Section 33519 Of Article 3. Dairy Farm Sanitation From California Food And Agricultural Code >> Division 15. >> Part 1. >> Chapter 5. >> Article 3.
33519
. The pails, cans, bottles, or other containers for milk or
its products, or the strainers, coolers or other utensils,
appliances, apparatus, or equipment which come in contact with the
milk or its products shall be thoroughly washed and afterwards
sterilized each time they are used by one of the following methods:
(a) Exposure to water vapor at a temperature of not less than 170
degrees Fahrenheit for a period of at least 15 minutes or at a
temperature of not less than 200 degrees Fahrenheit for a period of
at least five minutes in a steam cabinet equipped with an indicating
thermometer which is located in the coldest zone.
(b) Exposure to an enclosed jet of steam for not less than one
minute.
(c) Complete immersion in hot water at a temperature of not less
than 170 degrees Fahrenheit for a period of at least five minutes.

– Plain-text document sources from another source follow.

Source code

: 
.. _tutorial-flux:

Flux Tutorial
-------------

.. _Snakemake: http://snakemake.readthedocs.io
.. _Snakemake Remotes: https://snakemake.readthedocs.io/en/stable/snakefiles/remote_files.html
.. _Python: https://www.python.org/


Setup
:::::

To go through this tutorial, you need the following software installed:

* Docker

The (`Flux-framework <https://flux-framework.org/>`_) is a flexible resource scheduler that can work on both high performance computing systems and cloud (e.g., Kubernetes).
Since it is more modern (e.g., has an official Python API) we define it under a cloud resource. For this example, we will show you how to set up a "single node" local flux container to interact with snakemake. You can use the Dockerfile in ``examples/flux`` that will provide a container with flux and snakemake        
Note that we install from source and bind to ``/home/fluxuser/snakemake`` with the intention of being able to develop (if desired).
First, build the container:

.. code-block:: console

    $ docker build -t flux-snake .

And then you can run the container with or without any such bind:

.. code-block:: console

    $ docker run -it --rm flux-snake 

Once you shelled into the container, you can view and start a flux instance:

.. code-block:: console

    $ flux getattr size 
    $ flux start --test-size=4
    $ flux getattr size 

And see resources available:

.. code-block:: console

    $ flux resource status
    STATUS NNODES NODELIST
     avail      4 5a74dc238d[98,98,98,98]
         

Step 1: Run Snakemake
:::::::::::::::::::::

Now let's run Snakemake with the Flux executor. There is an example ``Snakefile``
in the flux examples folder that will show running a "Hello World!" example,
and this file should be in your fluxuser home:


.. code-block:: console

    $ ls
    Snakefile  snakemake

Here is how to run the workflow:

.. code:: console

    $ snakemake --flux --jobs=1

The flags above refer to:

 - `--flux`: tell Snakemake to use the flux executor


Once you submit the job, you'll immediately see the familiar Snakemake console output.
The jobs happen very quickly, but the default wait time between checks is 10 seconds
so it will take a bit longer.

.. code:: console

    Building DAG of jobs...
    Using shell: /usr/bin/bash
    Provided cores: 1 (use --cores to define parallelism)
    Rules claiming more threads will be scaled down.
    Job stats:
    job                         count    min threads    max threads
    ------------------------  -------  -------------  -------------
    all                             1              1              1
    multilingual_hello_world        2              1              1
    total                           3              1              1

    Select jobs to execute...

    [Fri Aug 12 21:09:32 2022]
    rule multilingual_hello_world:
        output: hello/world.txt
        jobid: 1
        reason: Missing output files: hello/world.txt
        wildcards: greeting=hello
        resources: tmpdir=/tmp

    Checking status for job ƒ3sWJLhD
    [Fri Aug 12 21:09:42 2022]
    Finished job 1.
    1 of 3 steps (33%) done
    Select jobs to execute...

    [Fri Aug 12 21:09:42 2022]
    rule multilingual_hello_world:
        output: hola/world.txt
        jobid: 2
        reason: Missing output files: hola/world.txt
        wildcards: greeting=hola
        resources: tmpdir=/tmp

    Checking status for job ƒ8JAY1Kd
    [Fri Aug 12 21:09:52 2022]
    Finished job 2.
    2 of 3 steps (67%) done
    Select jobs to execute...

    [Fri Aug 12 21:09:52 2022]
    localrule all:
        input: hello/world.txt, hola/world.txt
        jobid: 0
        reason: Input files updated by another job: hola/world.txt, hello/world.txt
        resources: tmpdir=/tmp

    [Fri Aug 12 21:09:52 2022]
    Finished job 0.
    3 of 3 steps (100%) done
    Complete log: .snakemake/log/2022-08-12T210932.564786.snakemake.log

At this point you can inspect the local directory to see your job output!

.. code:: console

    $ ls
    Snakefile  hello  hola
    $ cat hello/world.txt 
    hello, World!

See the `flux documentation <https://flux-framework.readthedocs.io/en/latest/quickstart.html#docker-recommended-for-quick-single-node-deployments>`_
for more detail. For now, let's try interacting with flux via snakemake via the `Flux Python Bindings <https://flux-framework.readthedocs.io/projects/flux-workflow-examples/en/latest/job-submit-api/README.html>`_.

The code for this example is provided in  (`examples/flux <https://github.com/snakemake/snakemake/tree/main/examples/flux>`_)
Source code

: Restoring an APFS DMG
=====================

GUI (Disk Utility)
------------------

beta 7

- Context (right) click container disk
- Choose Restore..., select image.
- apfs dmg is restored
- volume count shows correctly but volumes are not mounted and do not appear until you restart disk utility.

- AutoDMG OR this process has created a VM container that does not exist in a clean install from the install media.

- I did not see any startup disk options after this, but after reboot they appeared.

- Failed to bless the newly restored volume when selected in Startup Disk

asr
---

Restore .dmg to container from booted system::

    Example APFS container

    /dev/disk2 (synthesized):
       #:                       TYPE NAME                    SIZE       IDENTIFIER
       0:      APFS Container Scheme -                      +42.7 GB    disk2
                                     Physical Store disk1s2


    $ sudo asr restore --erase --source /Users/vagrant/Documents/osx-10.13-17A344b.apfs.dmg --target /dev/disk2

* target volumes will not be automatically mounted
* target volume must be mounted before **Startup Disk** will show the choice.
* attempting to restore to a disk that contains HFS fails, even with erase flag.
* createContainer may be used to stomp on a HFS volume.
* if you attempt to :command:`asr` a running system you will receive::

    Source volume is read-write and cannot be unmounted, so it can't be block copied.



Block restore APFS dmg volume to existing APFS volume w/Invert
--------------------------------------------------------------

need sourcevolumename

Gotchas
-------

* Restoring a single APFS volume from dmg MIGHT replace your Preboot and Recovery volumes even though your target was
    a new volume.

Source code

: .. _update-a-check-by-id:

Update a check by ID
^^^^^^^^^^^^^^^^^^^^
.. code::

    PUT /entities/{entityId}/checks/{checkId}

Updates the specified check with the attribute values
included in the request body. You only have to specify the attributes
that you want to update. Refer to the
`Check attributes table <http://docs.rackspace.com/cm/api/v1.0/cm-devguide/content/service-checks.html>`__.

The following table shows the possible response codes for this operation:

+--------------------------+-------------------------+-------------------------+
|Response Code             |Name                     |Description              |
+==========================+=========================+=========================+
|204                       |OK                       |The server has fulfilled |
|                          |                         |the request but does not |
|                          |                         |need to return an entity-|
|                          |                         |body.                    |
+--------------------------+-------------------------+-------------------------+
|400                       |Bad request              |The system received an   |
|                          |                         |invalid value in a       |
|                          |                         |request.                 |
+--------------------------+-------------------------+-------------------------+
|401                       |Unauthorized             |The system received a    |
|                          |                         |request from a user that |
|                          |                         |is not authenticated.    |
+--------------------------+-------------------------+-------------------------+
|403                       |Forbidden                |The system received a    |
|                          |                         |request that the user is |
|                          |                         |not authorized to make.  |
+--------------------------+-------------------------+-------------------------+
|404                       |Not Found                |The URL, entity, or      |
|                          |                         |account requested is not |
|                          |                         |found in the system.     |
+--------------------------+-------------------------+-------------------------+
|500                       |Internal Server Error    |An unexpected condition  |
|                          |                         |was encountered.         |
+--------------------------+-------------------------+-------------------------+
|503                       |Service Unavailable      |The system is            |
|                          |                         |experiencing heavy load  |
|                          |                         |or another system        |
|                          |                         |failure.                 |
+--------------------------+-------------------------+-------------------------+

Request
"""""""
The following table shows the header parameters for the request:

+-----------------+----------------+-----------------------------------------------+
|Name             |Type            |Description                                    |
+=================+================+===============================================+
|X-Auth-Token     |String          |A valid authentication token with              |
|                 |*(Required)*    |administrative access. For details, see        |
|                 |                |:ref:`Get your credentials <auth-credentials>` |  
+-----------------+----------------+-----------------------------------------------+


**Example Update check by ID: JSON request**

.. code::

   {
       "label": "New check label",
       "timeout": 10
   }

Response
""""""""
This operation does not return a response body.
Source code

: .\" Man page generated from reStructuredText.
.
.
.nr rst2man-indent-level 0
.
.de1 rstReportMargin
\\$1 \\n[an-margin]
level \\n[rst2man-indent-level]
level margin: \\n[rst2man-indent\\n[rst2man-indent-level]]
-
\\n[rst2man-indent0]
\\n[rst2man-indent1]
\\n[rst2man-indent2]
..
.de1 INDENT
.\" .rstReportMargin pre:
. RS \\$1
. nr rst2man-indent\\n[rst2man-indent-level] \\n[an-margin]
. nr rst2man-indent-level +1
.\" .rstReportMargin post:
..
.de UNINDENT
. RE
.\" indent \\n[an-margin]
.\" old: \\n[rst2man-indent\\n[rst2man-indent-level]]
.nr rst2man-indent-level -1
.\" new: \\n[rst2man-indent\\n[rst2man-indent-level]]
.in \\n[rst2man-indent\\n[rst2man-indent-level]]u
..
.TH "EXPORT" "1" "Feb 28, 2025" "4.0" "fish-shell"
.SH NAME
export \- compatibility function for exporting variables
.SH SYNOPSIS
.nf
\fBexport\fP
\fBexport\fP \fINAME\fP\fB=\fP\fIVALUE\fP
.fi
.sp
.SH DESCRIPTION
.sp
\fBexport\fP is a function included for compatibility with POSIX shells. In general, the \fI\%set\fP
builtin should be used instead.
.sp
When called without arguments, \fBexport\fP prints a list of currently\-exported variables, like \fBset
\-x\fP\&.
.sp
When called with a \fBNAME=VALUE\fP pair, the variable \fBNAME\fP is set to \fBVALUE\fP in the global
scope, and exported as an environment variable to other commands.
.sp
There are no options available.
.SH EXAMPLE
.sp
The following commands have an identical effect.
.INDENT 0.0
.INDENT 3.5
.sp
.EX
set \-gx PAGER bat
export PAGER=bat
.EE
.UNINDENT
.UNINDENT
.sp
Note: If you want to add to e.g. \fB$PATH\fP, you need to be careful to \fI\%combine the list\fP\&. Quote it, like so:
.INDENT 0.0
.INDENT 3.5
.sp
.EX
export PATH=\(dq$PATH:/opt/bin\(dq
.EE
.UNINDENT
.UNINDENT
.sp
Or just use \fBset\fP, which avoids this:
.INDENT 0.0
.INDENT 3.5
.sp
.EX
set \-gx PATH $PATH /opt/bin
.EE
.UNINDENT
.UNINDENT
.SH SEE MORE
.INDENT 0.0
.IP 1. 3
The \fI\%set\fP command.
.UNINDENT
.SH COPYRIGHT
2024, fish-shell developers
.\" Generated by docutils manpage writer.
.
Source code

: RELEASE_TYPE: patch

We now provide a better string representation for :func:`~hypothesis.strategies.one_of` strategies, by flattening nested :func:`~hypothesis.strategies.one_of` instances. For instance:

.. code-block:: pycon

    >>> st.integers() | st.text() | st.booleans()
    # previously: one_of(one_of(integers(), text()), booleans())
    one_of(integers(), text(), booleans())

(d) Exposure to a flow of hot water of a temperature of not less
than 170 degrees Fahrenheit, as determined at an outlet, for a period
of at least five minutes.
(e) Exposure to hot air at a temperature of not less than 180
degrees Fahrenheit for a period of at least 20 minutes in an oven or
hot air cabinet which is equipped with an indicating thermometer
located in the coldest zone.
(f) A chemical or other sterilization process which has been
approved by the director and which is used in the manner which is
established by regulation of the director.